Epigenetic modifications regulate gene transcription and translation. (A) DNA methyltransferase (DNMT) enzymes maintain or generate (de novo) DNA methylation at CpG dinucleotides. DNA methylation confers repression of gene expression through reduced transcription factor accessibility. DNA Hydroxymethylation is achieved through oxidation of methylated CpG DNA and mediated by Ten-eleven translocation methylcytosine dioxygenase (TET) proteins. DNA hydroxymethylation defines an “open” chromatin structure which allows for gene transcription (similar to unmethylated CpG DNA). (B) Histone methyltransferases (HMT) can add (one to three) methyl groups to histone amino termini. Depending on the exact molecular location and the degree of histone methylation, this can lead to chromatin compaction or decompaction. Methylation of histone H3 at lysine 27 (H3K27) will lead to chromatin compaction and transcriptional repression, while methylation at H3 lysine 4 (H3K4) and H3K36 mediates “opening” and increases transcription. Histone demethylases (HDM) can counteract this by removing the methyl groups.

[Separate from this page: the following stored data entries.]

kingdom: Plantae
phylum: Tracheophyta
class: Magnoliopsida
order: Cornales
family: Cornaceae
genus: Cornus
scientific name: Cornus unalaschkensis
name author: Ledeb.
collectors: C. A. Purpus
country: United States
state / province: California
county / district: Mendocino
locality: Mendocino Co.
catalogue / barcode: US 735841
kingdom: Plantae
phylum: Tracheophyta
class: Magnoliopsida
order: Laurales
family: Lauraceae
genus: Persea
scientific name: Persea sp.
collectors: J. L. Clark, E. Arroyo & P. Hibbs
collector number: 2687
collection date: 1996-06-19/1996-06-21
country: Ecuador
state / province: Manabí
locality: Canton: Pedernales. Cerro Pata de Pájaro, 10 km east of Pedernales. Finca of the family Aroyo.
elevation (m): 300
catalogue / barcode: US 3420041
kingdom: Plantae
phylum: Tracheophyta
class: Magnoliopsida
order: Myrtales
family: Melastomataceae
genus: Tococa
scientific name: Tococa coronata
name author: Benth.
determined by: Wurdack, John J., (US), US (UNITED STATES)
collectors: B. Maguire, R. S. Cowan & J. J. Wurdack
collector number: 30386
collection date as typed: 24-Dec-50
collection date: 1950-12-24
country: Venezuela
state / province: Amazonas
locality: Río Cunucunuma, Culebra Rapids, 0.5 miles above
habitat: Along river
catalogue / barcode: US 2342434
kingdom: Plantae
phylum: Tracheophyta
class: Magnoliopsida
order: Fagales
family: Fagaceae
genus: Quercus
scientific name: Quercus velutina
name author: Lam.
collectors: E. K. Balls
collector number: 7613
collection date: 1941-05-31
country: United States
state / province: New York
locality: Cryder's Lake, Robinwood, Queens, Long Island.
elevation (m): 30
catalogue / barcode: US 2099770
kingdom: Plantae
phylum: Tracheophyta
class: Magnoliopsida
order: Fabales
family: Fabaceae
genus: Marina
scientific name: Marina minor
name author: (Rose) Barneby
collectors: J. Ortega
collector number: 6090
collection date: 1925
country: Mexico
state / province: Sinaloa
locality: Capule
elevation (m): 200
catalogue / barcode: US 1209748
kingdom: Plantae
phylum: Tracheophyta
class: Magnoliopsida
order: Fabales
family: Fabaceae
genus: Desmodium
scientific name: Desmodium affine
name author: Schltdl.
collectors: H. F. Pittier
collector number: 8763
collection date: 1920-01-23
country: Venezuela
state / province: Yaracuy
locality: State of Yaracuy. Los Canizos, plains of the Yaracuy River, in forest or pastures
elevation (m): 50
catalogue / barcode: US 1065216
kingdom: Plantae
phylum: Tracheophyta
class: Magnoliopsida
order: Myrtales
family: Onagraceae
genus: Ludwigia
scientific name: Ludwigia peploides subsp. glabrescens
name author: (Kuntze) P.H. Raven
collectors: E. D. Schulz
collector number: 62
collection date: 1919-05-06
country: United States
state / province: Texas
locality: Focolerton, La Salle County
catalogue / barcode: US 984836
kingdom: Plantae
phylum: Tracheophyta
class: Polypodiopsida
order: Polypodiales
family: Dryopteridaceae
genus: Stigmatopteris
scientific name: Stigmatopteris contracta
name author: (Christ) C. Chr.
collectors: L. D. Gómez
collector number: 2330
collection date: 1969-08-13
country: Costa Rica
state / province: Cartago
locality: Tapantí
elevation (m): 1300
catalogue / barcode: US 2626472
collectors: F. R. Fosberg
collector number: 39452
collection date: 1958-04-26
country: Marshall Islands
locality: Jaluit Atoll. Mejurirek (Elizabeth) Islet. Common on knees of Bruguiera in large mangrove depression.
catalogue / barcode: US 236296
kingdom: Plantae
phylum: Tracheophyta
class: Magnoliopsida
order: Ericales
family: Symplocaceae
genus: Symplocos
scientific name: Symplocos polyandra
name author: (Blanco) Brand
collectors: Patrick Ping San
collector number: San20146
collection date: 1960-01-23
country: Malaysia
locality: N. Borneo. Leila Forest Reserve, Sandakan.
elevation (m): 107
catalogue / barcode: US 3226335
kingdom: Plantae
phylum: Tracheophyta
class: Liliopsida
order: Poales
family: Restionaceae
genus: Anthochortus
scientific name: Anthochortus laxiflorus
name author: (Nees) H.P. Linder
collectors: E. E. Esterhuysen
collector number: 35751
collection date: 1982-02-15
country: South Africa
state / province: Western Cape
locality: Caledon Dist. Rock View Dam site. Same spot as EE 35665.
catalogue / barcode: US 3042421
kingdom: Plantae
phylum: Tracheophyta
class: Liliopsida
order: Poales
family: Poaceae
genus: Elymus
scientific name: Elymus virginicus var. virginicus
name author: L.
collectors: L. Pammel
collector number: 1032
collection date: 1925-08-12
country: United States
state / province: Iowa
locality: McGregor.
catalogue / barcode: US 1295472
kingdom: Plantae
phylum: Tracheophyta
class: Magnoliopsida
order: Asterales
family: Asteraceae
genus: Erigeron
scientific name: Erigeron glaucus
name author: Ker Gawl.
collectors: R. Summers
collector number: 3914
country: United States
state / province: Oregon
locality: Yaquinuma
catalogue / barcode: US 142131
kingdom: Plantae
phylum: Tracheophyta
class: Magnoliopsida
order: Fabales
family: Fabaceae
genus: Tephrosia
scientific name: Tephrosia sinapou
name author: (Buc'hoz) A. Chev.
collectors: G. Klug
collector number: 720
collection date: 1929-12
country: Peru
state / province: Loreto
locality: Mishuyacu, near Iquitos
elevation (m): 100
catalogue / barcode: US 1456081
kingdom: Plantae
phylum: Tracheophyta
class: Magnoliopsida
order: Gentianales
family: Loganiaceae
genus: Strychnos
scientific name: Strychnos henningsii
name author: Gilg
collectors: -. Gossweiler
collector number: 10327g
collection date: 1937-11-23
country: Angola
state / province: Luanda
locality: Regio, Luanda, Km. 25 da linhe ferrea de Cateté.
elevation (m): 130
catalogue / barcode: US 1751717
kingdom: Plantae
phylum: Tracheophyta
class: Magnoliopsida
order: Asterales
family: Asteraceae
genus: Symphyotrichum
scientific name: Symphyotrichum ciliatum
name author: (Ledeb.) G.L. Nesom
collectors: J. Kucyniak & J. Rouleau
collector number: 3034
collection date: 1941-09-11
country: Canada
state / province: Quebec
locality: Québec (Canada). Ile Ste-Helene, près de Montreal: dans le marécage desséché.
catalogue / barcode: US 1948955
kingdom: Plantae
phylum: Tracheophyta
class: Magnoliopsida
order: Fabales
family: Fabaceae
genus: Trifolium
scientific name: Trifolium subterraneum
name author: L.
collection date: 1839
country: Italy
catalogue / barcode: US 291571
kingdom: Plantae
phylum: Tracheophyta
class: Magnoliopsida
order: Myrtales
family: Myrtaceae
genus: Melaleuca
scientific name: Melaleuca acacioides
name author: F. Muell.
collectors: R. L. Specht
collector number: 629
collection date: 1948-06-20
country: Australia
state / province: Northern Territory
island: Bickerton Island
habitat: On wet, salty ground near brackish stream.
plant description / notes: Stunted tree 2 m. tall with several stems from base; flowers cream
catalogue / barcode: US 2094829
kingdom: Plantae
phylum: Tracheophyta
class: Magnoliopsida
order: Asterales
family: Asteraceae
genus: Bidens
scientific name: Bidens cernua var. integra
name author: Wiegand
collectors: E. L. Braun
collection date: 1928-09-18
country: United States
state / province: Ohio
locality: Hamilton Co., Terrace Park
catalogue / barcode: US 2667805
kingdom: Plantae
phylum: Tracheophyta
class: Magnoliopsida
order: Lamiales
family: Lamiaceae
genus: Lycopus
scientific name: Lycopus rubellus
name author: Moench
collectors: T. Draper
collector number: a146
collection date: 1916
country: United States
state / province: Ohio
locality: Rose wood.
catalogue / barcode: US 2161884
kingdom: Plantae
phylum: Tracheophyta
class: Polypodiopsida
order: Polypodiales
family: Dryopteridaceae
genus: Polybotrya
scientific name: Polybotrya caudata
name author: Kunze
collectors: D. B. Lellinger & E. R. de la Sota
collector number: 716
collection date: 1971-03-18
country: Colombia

Histone acetylation is mediated by histone acetyltransferases (HAT) and can be reversed by histone deacetylases (HDAC). Histone acetylation is associated with chromatin decompaction and transcription of genes. (C) The transcription of non-coding RNA from intergenic or intronic regions can promote coding mRNA transcription by providing an open chromatin formation. (D) Short micro-RNAs (miRNA) can mediate transcriptional repression through inhibition of the ribosome when binding to the 3'UTR region of mRNAs. Furthermore, miRNAs can induce degradation of the mRNA through initiation of the miRISC complex.